The girl, who died in October, did extensive research on cryonics.

Her mother supported her decision while her father who was strongly against it, wrote a statement to the presiding judge saying: “Even if the treatment is successful and she is brought back to life in, let’s say, 200 years, she may not find any relative and she might not remember things.

“She may be left in a desperate situation – given that she is still only 14 years old – and will be in the United States of America where her body was to be stored.”

The young girl, whose identity has remained anonymous, then urged the high court to intervene.

Going by the alias, JS, she wrote: “I have been asked to explain why I want this unusual thing done. I’m only 14 years old and I don’t want to die, but I know I am going to.

“I think being cryo‐preserved gives me a chance to be cured and woken up, even in hundreds of years’ time. I don’t want to be buried underground.

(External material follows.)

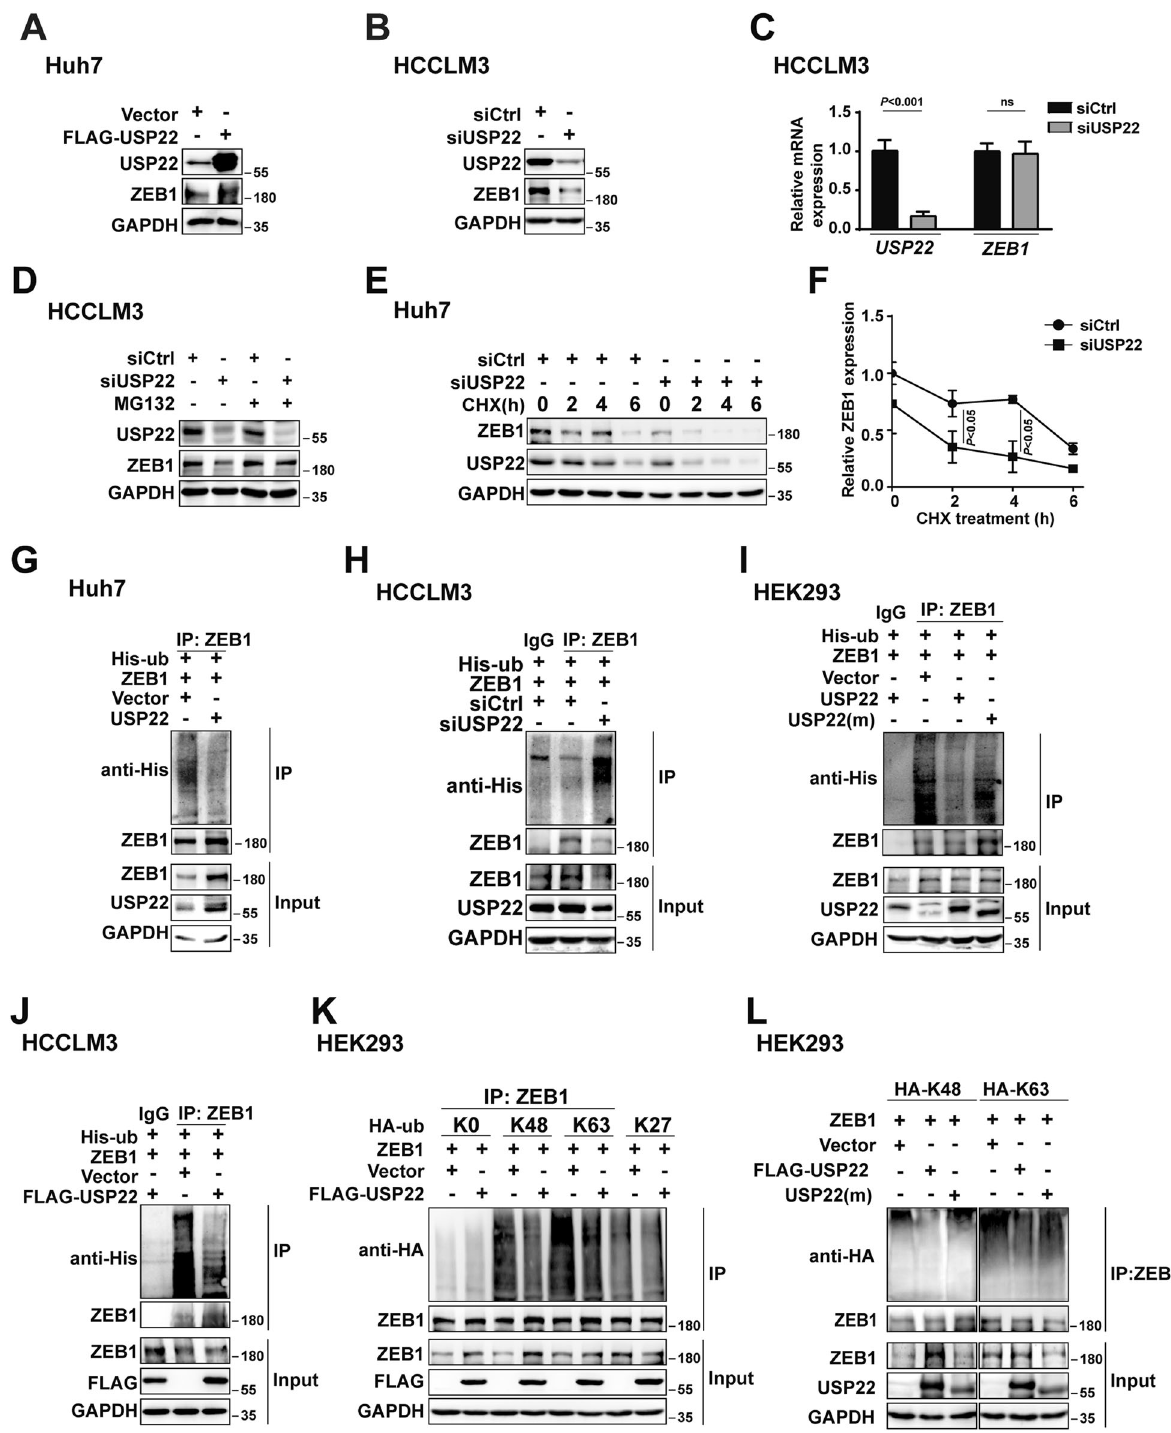
Our data indicate that USP22 promotes cell proliferation in HCC cells and the effect of USP22 on cell growth is partially related to VEGFA. We observed that USP22 knockdown resulted in morphological atrophy of HCC cells and enhanced cell-to-cell adhesion to be dif fi cult to form association between cell colonies (Fig. 5D). These results suggest that USP22 may participate in matrix remodeling or movement of HCC cells. Vasculogenic mimicry (VM)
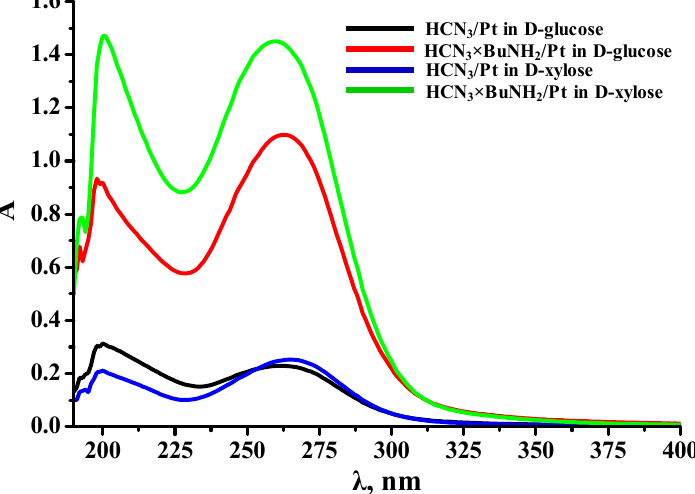
Figure 5. Ultraviolet absorption spectra of the reaction solutions after photocatalytic experiments (5× dilution; solid samples were separated via centrifugation).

“I want to live and live longer and I think that in the future they may find a cure for my cancer and wake me up. I want to have this chance.

“This is my wish.”

Justice Peter Jackson made the ruling in October after a private hearing at the family division of the London high court. Jackson ruled that nothing about the case should be reported while she was alive because media coverage would distress her. He visited her in the hospital, and was moved by “the valiant way in which she was facing her predicament”.

“It is no surprise that this application is the only one of its kind to have come before the courts in this country, and probably anywhere else.

“It is an example of the new questions that science poses to the law, perhaps most of all to family law … No other parent has ever been put in the position of JS’s father.”

The ruling, he said, was not about the rights or wrongs of cryonics but about a dispute between parents over the disposal of their daughter’s body.

“A dispute about a parent being able to see his child after death would be momentous enough on its own if the case did not also raise the issue of cryonic preservation.”

The court ruled that the mother of the girl, who supported the decision for her daughter’s body to be frozen, should have the final decision.

Shortly before her death in a London hospital, the judge granted JS her wish.

Her body was taken to a storage facility in the US where it has been frozen “in perpetuity” by a commercial company at a cost of £37,000.

She is one of only 10 Britons to have been frozen.